=== Selected extract ===

So, here's some things that are happening that are not the 700 pound gorilla in my life right now. In no particular order:
1. My Curly Sue is sleeping under my desk at work right now. Poor kiddo has to get up with her brothers so we can get them to school on time. If left to her own devices she'd sleep until 9:00 instead of 6:45.
2. I am teaching 7th grade CCD on Wednesdays and I love it. That is why I got into this job in the first place. Nothing beats being in a classroom.
3. Going to see Bruce Springsteen at Giants Stadium tomorrow night. I'm really psyched. He's going to play all of the "Born to Run" album! And our tickets were only $33 each!
4. Went to the pumpkin patch with Bub's kindergarten class on Monday. What a bunch of fun that was! It was nice to spend some time with just Bub. I don't get to spend a lot of time with him when his siblings aren't around. He's a funny guy.
That's all I've got. Happy Wednesday!
Posted in: kid stories, random, school daze on Wednesday, October 07, 2009 at at 1:32 PM 2 hooligans commenting
My first bad haiku
At Catholic Teacher Musings is Bad Haiku Friday. My submission:
To live in N. J.
Is to take thirty minutes
To drive but 6 miles.
Posted in: bad haiku on Friday, September 25, 2009 at at 11:10 AM 6 hooligans commenting
Six is super!
Happy Birthday to my boy, Bubba! Bub turns six today and we are so blessed to have this boy with us.
Here is a Bub-crostic poem to describe my middle child:
Bubbly
Uproarious
Beautiful
Buddy
Awesome
Bub likes: music; They might be Giants; Star Wars; video games; snuggling; hugging; his brother and sister, and of course, his mom and dad; he likes to play with his friends.
Bub dislikes: tomato sauce, lima beans.
Happy birthday to my funny, sunny, Bubba. I can't believe it's been 6 years since you were born. You are a delight and you warm my heart with your hugs and silly songs and stories. I am so glad that God sent you to us.
Posted in: kid stories on Thursday, September 17, 2009 at at 8:36 AM 2 hooligans commenting
September 11
I remember that Sepember 11, 2001 dawned clear and bright. The cloudless sky was a brilliant shade of blue and the sunlight hadn't seemed so clear in a long time.
Primo (almost 8 months old at the time) and I were at home. I was watching TV. Scott and my mom (who was living with us at the time) had left for work already. I was watching a morning news program when they reported that a plane had crashed into one of the twin towers. What a horrible accident, I thought. Then, a few minutes later, another plane. My mom called, "This is not an accident," she said. I tried calling Scott, but he was working out in the gym, watching everything from an exercise bike.

===

* [Goal A]: Reproduce the entries verbatim, starting at the first line and continuing through the line containing "building: (185, 353)".

=== Data section ===

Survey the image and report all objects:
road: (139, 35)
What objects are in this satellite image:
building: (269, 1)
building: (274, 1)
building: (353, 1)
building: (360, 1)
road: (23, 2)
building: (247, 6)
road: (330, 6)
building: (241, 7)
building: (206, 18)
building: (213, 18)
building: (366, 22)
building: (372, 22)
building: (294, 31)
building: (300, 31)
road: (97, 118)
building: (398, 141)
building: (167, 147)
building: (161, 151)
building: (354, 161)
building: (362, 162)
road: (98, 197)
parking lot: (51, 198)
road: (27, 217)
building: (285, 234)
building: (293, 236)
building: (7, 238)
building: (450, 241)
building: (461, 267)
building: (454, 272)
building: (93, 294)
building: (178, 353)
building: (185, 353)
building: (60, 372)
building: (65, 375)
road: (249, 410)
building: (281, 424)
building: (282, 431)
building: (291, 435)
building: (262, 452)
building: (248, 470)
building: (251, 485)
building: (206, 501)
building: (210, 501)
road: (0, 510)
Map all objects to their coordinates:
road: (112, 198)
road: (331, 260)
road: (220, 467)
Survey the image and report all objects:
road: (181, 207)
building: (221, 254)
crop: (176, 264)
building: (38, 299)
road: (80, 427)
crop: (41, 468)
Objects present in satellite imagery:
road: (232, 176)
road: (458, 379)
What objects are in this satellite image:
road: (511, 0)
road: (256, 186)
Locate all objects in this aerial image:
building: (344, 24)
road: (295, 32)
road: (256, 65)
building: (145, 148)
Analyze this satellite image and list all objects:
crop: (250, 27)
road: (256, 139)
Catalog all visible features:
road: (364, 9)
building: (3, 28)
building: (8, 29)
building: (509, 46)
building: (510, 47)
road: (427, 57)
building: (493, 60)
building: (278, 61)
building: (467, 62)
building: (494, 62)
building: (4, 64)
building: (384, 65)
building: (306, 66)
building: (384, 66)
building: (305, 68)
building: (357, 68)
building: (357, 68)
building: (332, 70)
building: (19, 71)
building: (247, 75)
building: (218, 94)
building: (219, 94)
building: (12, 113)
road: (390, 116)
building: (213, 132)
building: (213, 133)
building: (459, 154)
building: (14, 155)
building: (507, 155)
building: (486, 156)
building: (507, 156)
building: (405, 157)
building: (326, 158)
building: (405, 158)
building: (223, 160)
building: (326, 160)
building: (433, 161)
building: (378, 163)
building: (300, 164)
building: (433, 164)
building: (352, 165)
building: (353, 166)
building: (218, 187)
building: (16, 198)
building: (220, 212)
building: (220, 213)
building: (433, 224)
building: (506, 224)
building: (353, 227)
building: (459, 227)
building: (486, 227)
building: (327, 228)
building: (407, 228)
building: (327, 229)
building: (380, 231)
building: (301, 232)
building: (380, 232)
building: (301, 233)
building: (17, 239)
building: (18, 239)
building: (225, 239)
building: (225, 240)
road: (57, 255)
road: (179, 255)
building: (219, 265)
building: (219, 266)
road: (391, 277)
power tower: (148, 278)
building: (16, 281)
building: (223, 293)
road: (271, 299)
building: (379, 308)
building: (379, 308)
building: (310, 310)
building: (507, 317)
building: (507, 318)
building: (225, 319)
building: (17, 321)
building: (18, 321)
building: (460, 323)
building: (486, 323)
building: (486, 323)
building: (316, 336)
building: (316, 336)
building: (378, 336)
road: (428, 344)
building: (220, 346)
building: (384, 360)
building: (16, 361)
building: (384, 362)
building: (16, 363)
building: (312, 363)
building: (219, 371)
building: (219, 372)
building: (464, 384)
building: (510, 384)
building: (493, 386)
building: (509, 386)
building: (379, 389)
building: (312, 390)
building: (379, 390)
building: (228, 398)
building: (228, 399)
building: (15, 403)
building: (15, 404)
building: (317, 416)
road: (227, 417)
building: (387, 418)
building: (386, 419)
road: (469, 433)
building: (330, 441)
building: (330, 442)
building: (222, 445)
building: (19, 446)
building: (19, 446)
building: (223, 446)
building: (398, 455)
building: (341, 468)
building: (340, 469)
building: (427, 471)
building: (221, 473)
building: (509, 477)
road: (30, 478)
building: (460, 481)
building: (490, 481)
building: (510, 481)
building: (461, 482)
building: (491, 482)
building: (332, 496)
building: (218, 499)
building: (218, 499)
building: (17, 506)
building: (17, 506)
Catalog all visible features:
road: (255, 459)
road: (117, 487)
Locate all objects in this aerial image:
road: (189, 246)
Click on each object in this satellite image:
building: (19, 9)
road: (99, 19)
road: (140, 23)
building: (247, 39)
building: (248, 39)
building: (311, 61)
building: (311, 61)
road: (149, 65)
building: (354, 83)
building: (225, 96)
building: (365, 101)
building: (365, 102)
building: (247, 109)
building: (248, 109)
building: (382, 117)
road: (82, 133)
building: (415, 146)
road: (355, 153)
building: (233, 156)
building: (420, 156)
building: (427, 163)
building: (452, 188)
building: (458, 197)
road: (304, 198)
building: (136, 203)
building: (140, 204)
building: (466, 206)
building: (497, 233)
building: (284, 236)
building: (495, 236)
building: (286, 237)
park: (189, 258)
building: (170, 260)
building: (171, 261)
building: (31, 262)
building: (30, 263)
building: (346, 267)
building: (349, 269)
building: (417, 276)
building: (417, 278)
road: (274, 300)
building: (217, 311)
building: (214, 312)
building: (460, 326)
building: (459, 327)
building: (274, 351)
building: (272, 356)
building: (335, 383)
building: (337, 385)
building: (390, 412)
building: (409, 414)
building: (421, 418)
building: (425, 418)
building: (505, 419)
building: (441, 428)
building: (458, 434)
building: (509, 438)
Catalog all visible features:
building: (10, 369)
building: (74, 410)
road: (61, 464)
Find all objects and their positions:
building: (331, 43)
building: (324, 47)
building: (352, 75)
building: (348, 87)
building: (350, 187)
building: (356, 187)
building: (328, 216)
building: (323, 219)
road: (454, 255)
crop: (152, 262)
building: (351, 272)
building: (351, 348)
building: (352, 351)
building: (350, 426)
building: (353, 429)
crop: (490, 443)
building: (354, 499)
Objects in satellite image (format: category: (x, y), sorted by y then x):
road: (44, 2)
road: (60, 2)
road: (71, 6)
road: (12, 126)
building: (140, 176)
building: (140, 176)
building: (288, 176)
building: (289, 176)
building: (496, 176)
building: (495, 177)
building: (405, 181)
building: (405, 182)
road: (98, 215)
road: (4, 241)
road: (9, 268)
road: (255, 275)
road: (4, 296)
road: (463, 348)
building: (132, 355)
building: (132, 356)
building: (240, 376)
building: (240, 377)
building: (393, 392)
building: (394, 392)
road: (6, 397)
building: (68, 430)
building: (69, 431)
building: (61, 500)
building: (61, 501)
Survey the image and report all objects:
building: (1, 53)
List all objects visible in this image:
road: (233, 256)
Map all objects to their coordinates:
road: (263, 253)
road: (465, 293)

===

* [Goal B]: According to the blog posts, how much did each ticket to see Bruce Springsteen at Giants Stadium cost?

* [Correct result A]:
Survey the image and report all objects:
road: (139, 35)
What objects are in this satellite image:
building: (269, 1)
building: (274, 1)
building: (353, 1)
building: (360, 1)
road: (23, 2)
building: (247, 6)
road: (330, 6)
building: (241, 7)
building: (206, 18)
building: (213, 18)
building: (366, 22)
building: (372, 22)
building: (294, 31)
building: (300, 31)
road: (97, 118)
building: (398, 141)
building: (167, 147)
building: (161, 151)
building: (354, 161)
building: (362, 162)
road: (98, 197)
parking lot: (51, 198)
road: (27, 217)
building: (285, 234)
building: (293, 236)
building: (7, 238)
building: (450, 241)
building: (461, 267)
building: (454, 272)
building: (93, 294)
building: (178, 353)
building: (185, 353)

* [Correct result B]: $33